Agreed, Reddit is cancer. Reactionary hive mind internet at its worst.
One of the biggest problems with Reddit is that Americans go on boards like /r/politics or in this case /r/Coronavirus, see extreme hostility towards America and Trump and assume that this hostility is all coming from Americans themselves, when really a substantial number of Reddit users (and users elsewhere on the Internet) are not American.
Not being Americans, their hostility comes more from predisposed bias against Trump and America than a careful analysis of what's best for America.
I’m not a fan of the man, but frankly, so many on the other side make him look like a saint that I struggle to understand the outpouring of hate against him. And it’s true Fox is just an extension of the Republican Party, but so likewise are CNN, MSNBC and (basically every other major news site) extensions of the Democratic Party. In fact I think that’s why Fox News was created, to have at least one outlet of propaganda for the Republicans given everything else was propaganda for the Democrats. The big take away from that though is that all major media is just official propaganda for a political party.
What kills me though is the “if you disagree with me politically you’re obviously just a racist/homophobe/etc. That social justice agenda has to stop. And reddit is prime real estate for where they congregate. I watched a mass reddit mob harass anyone who claimed an accusation from a woman shouldn’t be automatically taken as fact, and that women NEVER lie and you are guilty the moment you are accused, and you’re a “horrible human being” if you even dare to think a single woman could EVER possibly lie when accusing someone.
The internet has done a lot of good, but it’s become Ground Zero for extremist ideology like that to run rampant.
The thing is Trump isn't even particularly relevant to the vast majority of the stories, even when it's the federal govt screwing up. But reddit posters are constantly making it about him. The moderators do try to prevent the worst of political posting to their credit.
What's so ironic about foxnews viewers being victims? They aren't panicking appropriately enough or something? I just glanced at their website and it didn't seem particularly slanted on the topic. Looks like they have multiple coronavirus stories coming out every hour.

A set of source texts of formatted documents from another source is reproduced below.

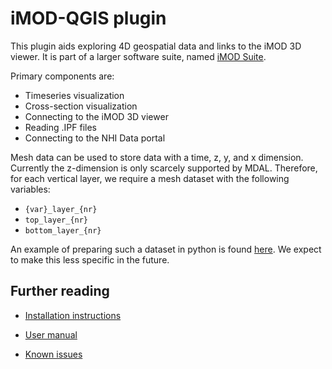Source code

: # iMOD-QGIS plugin
This plugin aids exploring 4D geospatial data and links to the iMOD 3D viewer.
It is part of a larger software suite, named [iMOD Suite](https://deltares.github.io/iMOD-Documentation/index.html). 

Primary components are:

* Timeseries visualization
* Cross-section visualization 
* Connecting to the iMOD 3D viewer
* Reading .IPF files
* Connecting to the NHI Data portal

Mesh data can be used to store data with a time, z, y, 
and x dimension. 
Currently the z-dimension is only scarcely supported by MDAL. 
Therefore, for each vertical layer, 
we require a mesh dataset with the following variables:

* `{var}_layer_{nr}` 
* `top_layer_{nr}`
* `bottom_layer_{nr}` 

An example of preparing such a dataset in python is found 
[here](https://deltares.github.io/iMOD-Documentation/workflow_wq.html#convert-output-data). 
We expect to make this less specific in the future.

## Further reading

* [Installation instructions](https://deltares.github.io/iMOD-Documentation/qgis_install.html)

* [User manual](https://deltares.github.io/iMOD-Documentation/qgis_user_manual.html)

* [Known issues](https://deltares.github.io/iMOD-Documentation/qgis_known_issues.html)
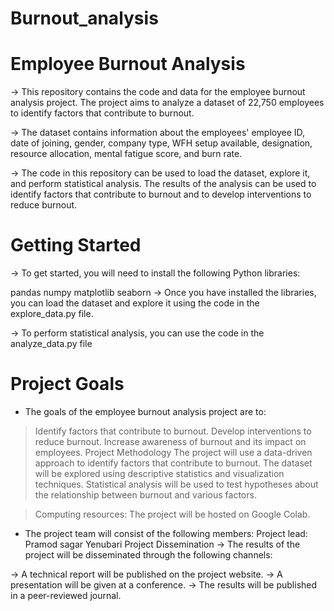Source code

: # Burnout_analysis
# Employee Burnout Analysis

-> This repository contains the code and data for the employee burnout analysis project. The project aims to analyze a dataset of 22,750 employees to identify factors that contribute to burnout.

-> The dataset contains information about the employees' employee ID, date of joining, gender, company type, WFH setup available, designation, resource allocation, mental fatigue score, and burn rate.

-> The code in this repository can be used to load the dataset, explore it, and perform statistical analysis. The results of the analysis can be used to identify factors that contribute to burnout and to develop interventions to reduce 
   burnout.

# Getting Started
-> To get started, you will need to install the following Python libraries:

  pandas
  numpy
  matplotlib
  seaborn
-> Once you have installed the libraries, you can load the dataset and explore it using the code in the explore_data.py file.

-> To perform statistical analysis, you can use the code in the analyze_data.py file

# Project Goals
* The goals of the employee burnout analysis project are to:

> Identify factors that contribute to burnout.
> Develop interventions to reduce burnout.
> Increase awareness of burnout and its impact on employees.
> Project Methodology
> The project will use a data-driven approach to identify factors that contribute to burnout. The dataset will be explored using descriptive statistics and visualization techniques. Statistical analysis will be used to test hypotheses about 
  the relationship between burnout and various factors.

>Computing resources: The project will be hosted on Google Colab.

* The project team will consist of the following members:
  Project lead: Pramod sagar Yenubari
  Project Dissemination
-> The results of the project will be disseminated through the following channels:

-> A technical report will be published on the project website.
-> A presentation will be given at a conference.
-> The results will be published in a peer-reviewed journal.
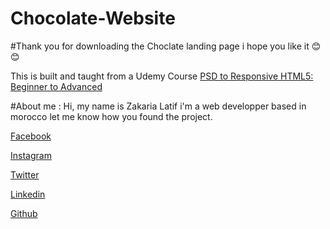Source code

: # Chocolate-Website

#Thank you for downloading the Choclate landing page i hope you like it 😊😊

This is built and taught from a Udemy Course [PSD to Responsive HTML5: Beginner to Advanced](https://www.udemy.com/course/psd-to-html5-beginner-to-advanced/)

#About me :
Hi, my name is Zakaria Latif i'm a web developper based in morocco
let me know how you found the project.

[Facebook](https://www.facebook.com/zakaria.latif.165)

[Instagram](https://www.instagram.com/zakaria__latif/)

[Twitter](https://twitter.com/ZakariaLatif8)

[Linkedin](https://www.linkedin.com/in/zakaria-latif-44bba11b7/)

[Github](https://github.com/Zakaria-Latif)
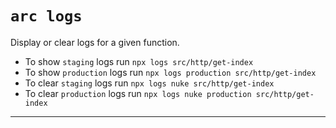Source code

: # `arc logs`

Display or clear logs for a given function.

* To show `staging` logs run `npx logs src/http/get-index`
* To show `production` logs run `npx logs production src/http/get-index`
* To clear `staging` logs run `npx logs nuke src/http/get-index`
* To clear `production` logs run `npx logs nuke production src/http/get-index`

---
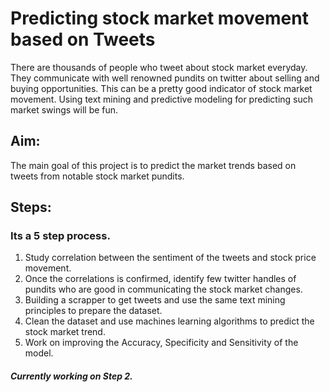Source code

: # Predicting stock market movement based on Tweets
There are thousands of people who tweet about stock market everyday. They communicate with well renowned pundits on twitter about selling and buying opportunities. This can be a pretty good indicator of stock market movement. Using text mining and predictive modeling for predicting such market swings will be fun. 

## Aim:
The main goal of this project is to predict the market trends based on tweets from notable stock market pundits.

## Steps:
### Its a 5 step process. 
1) Study correlation between the sentiment of the tweets and stock price movement. 
2) Once the correlations is confirmed, identify few twitter handles of pundits who are good in communicating the stock market changes.
3) Building a scrapper to get tweets and use the same text mining principles to prepare the dataset. 
4) Clean the dataset and use machines learning algorithms to predict the stock market trend.
5) Work on improving the Accuracy, Specificity and Sensitivity of the model.


#### *Currently working on Step 2.*
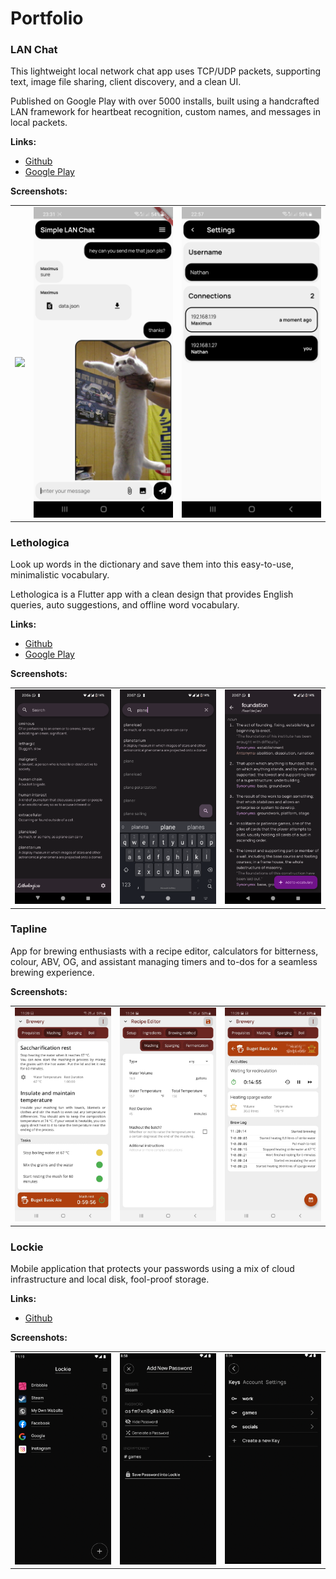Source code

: # Portfolio

### LAN Chat
This lightweight local network chat app uses TCP/UDP packets, supporting text, image file sharing, client discovery, and a clean UI. 

Published on Google Play with over 5000 installs, built using a handcrafted LAN framework for heartbeat recognition, custom names, and messages in local packets.

**Links:**
- [Github](https://github.com/nathanielxd/simple-lan-chat)
- [Google Play](https://play.google.com/store/apps/details?id=com.nathanielxd.SimpleLANChat&pli=1)

**Screenshots:**
<div style="text-align: center">
  <table>
    <tr>
      <td style="text-align: center">
        <img src="storage/projects/LAN Chat/Screenshots/record_quick.gif" width="250"/>
      </td>
      <td style="text-align: center">
        <img src="storage/projects/LAN Chat/Screenshots/chat.jpg" width="250"/>
      </td>
      <td style="text-align: center">
        <img src="storage/projects/LAN Chat/Screenshots/settings.jpg" width="250"/>
      </td>
    </tr>
  </table>
</div>

### Lethologica
Look up words in the dictionary and save them into this easy-to-use, minimalistic vocabulary.

Lethologica is a Flutter app with a clean design that provides English queries, auto suggestions, and offline word vocabulary.

**Links:**
- [Github](https://github.com/nathanielxd/lethologica)
- [Google Play](https://play.google.com/store/apps/details?id=com.brutempire.lethologica)

**Screenshots:**
<div style="text-align: center">
  <table>
    <tr>
      <td style="text-align: center">
        <img src="storage/projects/Lethologica/Screenshots/home.png" width="250"/>
      </td>
      <td style="text-align: center">
        <img src="storage/projects/Lethologica/Screenshots/searching.png" width="250"/>
      </td>
      <td style="text-align: center">
        <img src="storage/projects/Lethologica/Screenshots/definition_heavy.png" width="250"/>
      </td>
    </tr>
  </table>
</div>

### Tapline
App for brewing enthusiasts with a recipe editor, calculators for bitterness, colour, ABV, OG, and assistant managing timers and to-dos for a seamless brewing experience.

**Screenshots:**
<div style="text-align: center">
  <table>
    <tr>
      <td style="text-align: center">
        <img src="media/tapline/ss1.jpeg" width="250"/>
      </td>
      <td style="text-align: center">
        <img src="media/tapline/ss6.jpeg" width="250"/>
      </td>
      <td style="text-align: center">
        <img src="media/tapline/ss2.jpeg" width="250"/>
      </td>
    </tr>
  </table>
</div>

### Lockie
Mobile application that protects your passwords using a mix of cloud infrastructure and local disk, fool-proof storage.

**Links:**
- [Github](https://github.com/nathanielxd/lockie)

**Screenshots:**
<div style="text-align: center">
  <table>
    <tr>
      <td style="text-align: center">
        <img src="media/lockie/screenshot_home.png" width="250"/>
      </td>
      <td style="text-align: center">
        <img src="media/lockie/screenshot_add.png" width="250"/>
      </td>
      <td style="text-align: center">
        <img src="media/lockie/screenshot_settings.png" width="250"/>
      </td>
    </tr>
  </table>
</div>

One can easily freak out if so inclined.
Reddit is clearly just self-hating Americans, mostly kids. I guess you assume no American would spend so much time writing anti-Trump comments on r/politics?
I think the real issue is that you go to a place like r/politics or r/vancouver or r/bitcoin and think it's some canonical forum with some semblance of fairness but it's really just someone's little world with its own rules and agenda.
But you can't simply start your own subreddit because you're now r/vancouver2, r/TrueVancouver, or whatever and it can never get the same traction just because it's not the official-looking r/vancouver anymore.
Yup. You can't think of Reddit as a single forum. A subreddit is a community. By size, shape and behavior, Reddit itself is a privately owned Web inside the public Web, with its own, centrally controlled DNS.
I think there are a lot of Americans writing anti-Trump comments on Reddit, but I think the numbers are boosted by non Americans doing the same thing. It artificially inflates the number of anti Trump posters.
The private sector stepping in is the best way to get enough tests out to everyone who needs them.